WORK TO COMPLETE: Give back every record verbatim, but not the pictures.

TASK INPUTS:
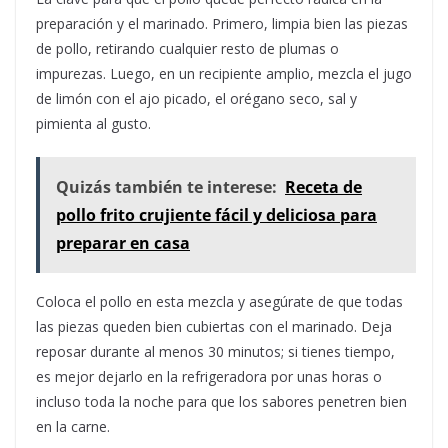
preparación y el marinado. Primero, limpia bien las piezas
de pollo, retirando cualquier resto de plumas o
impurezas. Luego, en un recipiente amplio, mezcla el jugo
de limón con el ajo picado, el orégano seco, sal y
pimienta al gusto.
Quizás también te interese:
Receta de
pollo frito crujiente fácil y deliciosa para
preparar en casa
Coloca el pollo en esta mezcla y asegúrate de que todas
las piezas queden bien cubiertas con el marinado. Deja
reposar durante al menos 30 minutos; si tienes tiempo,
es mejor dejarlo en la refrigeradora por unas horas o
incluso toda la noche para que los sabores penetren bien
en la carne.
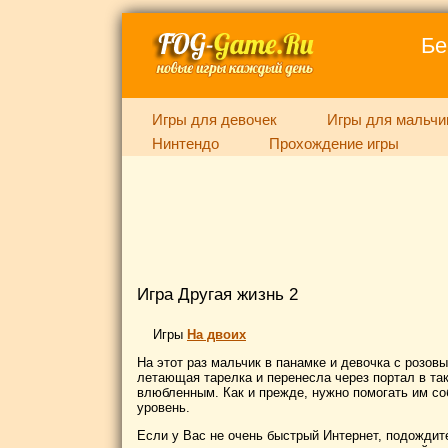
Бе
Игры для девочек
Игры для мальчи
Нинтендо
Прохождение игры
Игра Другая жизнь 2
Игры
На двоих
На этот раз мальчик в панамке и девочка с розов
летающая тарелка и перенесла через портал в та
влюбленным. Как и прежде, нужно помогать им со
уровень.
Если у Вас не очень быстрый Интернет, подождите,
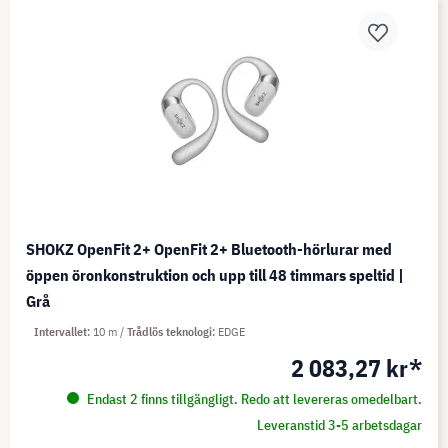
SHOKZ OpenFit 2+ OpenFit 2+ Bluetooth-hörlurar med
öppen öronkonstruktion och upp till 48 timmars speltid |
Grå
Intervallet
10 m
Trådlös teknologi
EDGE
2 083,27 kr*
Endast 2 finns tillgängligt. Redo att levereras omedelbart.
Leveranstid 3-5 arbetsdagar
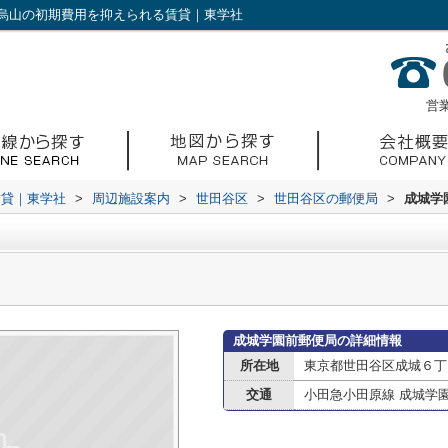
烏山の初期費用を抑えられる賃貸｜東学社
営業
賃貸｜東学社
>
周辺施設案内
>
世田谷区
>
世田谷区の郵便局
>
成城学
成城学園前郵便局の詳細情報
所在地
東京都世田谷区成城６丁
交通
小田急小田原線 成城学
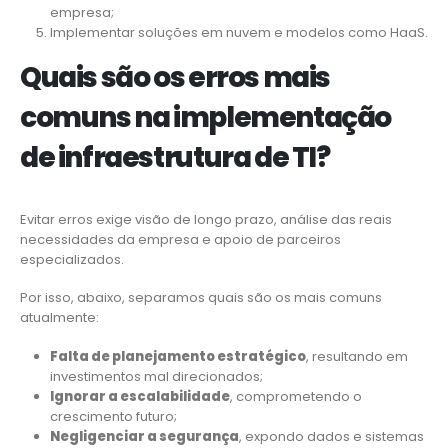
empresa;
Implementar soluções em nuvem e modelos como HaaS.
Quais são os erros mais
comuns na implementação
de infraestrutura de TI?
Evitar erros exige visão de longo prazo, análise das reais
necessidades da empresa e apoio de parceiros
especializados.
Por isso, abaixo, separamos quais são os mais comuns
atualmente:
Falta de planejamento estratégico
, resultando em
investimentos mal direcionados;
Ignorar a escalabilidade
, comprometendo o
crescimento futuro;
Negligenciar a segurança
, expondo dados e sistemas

REPLY:
preparación y el marinado. Primero, limpia bien las piezas
de pollo, retirando cualquier resto de plumas o
impurezas. Luego, en un recipiente amplio, mezcla el jugo
de limón con el ajo picado, el orégano seco, sal y
pimienta al gusto.
Quizás también te interese:
Receta de
pollo frito crujiente fácil y deliciosa para
preparar en casa
Coloca el pollo en esta mezcla y asegúrate de que todas
las piezas queden bien cubiertas con el marinado. Deja
reposar durante al menos 30 minutos; si tienes tiempo,
es mejor dejarlo en la refrigeradora por unas horas o
incluso toda la noche para que los sabores penetren bien
en la carne.
Бе
Игры для девочек
Игры для мальчи
Нинтендо
Прохождение игры
Игра Другая жизнь 2
Игры
На двоих
На этот раз мальчик в панамке и девочка с розов
летающая тарелка и перенесла через портал в та
влюбленным. Как и прежде, нужно помогать им со
уровень.
Если у Вас не очень быстрый Интернет, подождите,
SHOKZ OpenFit 2+ OpenFit 2+ Bluetooth-hörlurar med
öppen öronkonstruktion och upp till 48 timmars speltid |
Grå
Intervallet
10 m
Trådlös teknologi
EDGE
2 083,27 kr*
Endast 2 finns tillgängligt. Redo att levereras omedelbart.
Leveranstid 3-5 arbetsdagar
烏山の初期費用を抑えられる賃貸｜東学社
営業
賃貸｜東学社
>
周辺施設案内
>
世田谷区
>
世田谷区の郵便局
>
成城学
成城学園前郵便局の詳細情報
所在地
東京都世田谷区成城６丁
交通
小田急小田原線 成城学
empresa;
Implementar soluções em nuvem e modelos como HaaS.
Quais são os erros mais
comuns na implementação
de infraestrutura de TI?
Evitar erros exige visão de longo prazo, análise das reais
necessidades da empresa e apoio de parceiros
especializados.
Por isso, abaixo, separamos quais são os mais comuns
atualmente:
Falta de planejamento estratégico
, resultando em
investimentos mal direcionados;
Ignorar a escalabilidade
, comprometendo o
crescimento futuro;
Negligenciar a segurança
, expondo dados e sistemas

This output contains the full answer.